South of Dalyan – in the eastern gulf of Fethiye – is the city of Fethiye, built on the 400 BC ruins of Telmessos. It is really an part of great archaeological fascination: the ruins of 19 ancient cities are littered inside the surrounding countryside. One of the nearby spots most interesting to charterers is Ruin Bay. Running from the shoreline to the crystal clear bay are ancient foundations; by simply donning a mask and snorkel, visitors can float over the long-forgotten village, accessible only by yacht.
East of Fethiye is legendary Antalya using its Roman lighthouse overlooking the harbour. This coastal area is renowned for its many beautiful waterfalls cascading to the sea. The epicentre of the famed Turquoise Coast, it offers among the best beaches and swimming anywhere.
Apart from the bareboat option, Turkey offers an array of fully crewed charter yachts with Marmaris the crewed charter capital from the eastern Mediterranean. Europe’s finest vessels up 200ft line the quay creating a French Riviera display of teak decks and polished brass. Charter World’s Brook Felsenthal states that the crewed charter alternatives are becoming increasingly popular with Australians, specially the Gulets and Caiques.

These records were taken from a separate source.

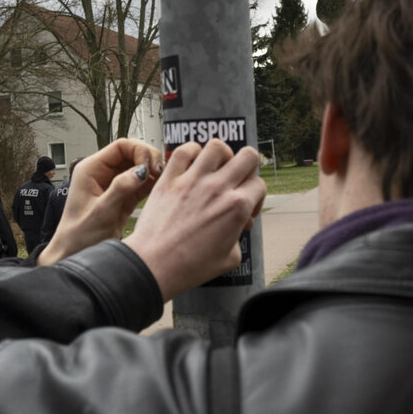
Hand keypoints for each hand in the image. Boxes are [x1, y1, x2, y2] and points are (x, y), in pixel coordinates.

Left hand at [38, 138, 162, 265]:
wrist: (75, 255)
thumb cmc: (79, 236)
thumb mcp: (101, 212)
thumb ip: (120, 189)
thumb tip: (141, 171)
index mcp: (92, 169)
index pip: (121, 146)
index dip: (139, 151)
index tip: (150, 166)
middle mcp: (103, 172)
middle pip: (133, 153)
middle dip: (149, 159)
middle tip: (160, 173)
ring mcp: (115, 184)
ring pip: (140, 166)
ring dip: (153, 171)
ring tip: (163, 181)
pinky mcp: (124, 197)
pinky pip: (142, 182)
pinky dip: (153, 183)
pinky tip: (161, 188)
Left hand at [123, 139, 265, 300]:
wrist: (153, 265)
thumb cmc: (189, 267)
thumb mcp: (229, 258)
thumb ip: (239, 235)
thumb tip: (239, 224)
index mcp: (237, 208)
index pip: (259, 184)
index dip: (256, 195)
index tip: (246, 207)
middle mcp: (218, 188)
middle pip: (248, 156)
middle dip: (248, 167)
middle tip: (238, 180)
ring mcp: (192, 180)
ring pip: (218, 146)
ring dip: (222, 155)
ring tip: (216, 168)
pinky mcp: (169, 178)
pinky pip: (184, 150)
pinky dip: (192, 152)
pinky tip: (192, 163)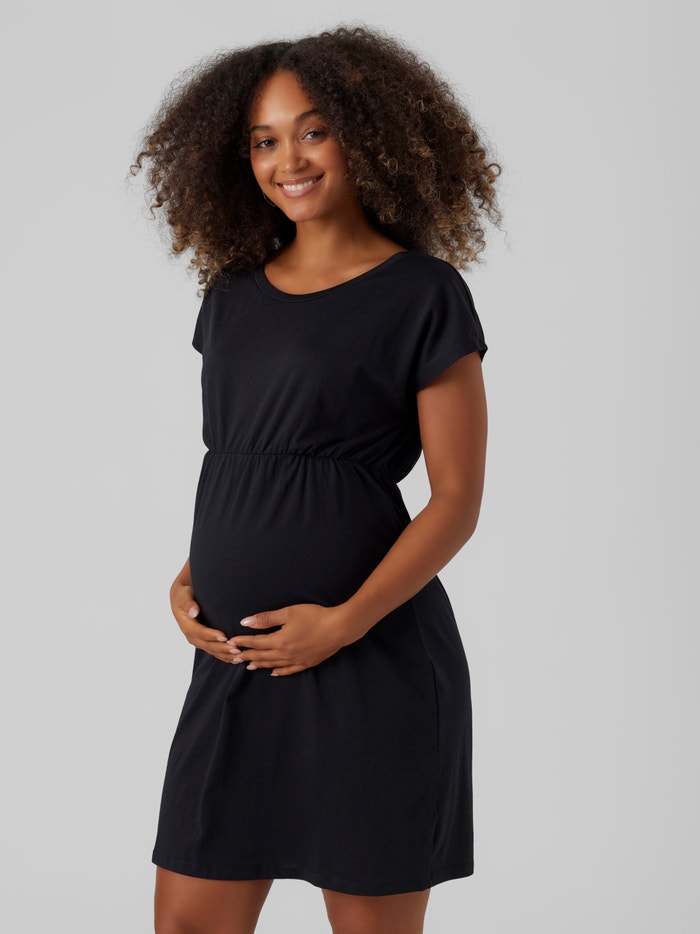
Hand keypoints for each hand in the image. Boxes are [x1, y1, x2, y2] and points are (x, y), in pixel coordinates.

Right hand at [169, 576, 230, 661]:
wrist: (182, 599)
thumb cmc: (184, 595)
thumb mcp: (184, 596)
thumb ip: (188, 603)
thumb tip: (193, 611)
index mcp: (186, 625)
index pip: (198, 632)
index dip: (210, 635)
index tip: (223, 635)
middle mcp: (192, 636)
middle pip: (207, 645)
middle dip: (221, 648)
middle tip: (236, 649)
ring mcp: (199, 640)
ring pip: (212, 651)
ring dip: (225, 655)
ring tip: (239, 657)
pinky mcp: (205, 642)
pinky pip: (215, 651)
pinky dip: (225, 656)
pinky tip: (236, 659)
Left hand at [226, 603, 353, 676]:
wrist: (339, 628)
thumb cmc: (315, 617)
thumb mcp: (289, 613)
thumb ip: (267, 618)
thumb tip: (246, 622)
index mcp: (280, 641)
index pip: (256, 643)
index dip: (243, 642)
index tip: (231, 642)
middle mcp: (285, 654)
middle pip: (262, 656)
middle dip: (247, 655)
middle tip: (234, 657)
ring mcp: (296, 660)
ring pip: (273, 665)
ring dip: (260, 665)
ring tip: (249, 666)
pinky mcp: (307, 663)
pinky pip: (289, 671)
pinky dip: (279, 672)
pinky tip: (273, 672)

These vessels are incredibly roomy with up to six double staterooms all with ensuites. The wide beams create excellent deck space while listed here are carpeted mahogany interiors, efficient showers and toilets, lockers fimcji of snorkelling masks, windsurfers and backgammon sets. Even so, you can still make out your discernable outline of a boat that might have carried sponges or oranges in events of yore.

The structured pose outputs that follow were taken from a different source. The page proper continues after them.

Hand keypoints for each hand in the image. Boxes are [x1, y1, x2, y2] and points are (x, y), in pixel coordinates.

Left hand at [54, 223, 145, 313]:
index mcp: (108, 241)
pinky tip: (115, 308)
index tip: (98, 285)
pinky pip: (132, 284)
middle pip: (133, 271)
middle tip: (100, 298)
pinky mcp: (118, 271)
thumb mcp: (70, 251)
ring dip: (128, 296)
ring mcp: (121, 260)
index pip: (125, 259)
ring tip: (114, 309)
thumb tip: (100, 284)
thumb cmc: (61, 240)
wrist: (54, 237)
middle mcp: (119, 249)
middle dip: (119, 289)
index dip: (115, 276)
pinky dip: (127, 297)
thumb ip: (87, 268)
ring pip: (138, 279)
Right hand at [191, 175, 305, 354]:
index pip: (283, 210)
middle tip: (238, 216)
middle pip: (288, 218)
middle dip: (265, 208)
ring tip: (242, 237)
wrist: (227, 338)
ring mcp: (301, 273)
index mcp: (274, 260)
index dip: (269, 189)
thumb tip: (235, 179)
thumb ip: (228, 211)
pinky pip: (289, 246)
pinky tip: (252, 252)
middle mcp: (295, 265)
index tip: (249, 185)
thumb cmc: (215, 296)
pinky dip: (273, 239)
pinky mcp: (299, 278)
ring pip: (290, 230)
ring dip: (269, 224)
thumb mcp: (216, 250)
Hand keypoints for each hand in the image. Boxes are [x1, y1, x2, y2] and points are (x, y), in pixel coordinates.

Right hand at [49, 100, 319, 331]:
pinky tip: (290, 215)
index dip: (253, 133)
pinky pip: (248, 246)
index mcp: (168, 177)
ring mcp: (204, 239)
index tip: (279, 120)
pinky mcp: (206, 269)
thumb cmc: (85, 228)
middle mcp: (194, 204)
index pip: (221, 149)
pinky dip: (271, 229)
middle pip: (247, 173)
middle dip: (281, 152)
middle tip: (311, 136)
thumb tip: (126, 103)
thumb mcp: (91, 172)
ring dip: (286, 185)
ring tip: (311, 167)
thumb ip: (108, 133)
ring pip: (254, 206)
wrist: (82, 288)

Travelling overland through Turkey is part of the adventure and romance of the interesting country. Local buses leave for anywhere almost hourly with places such as Gallipoli, Capridoccia, Pamukkale and Ephesus to see; you can easily spend the good thing of a week ashore. A visit to Turkey is definitely an enlightening journey as those who have experienced it can testify. It thoroughly deserves its reputation for being one of the finest cruising spots on earth.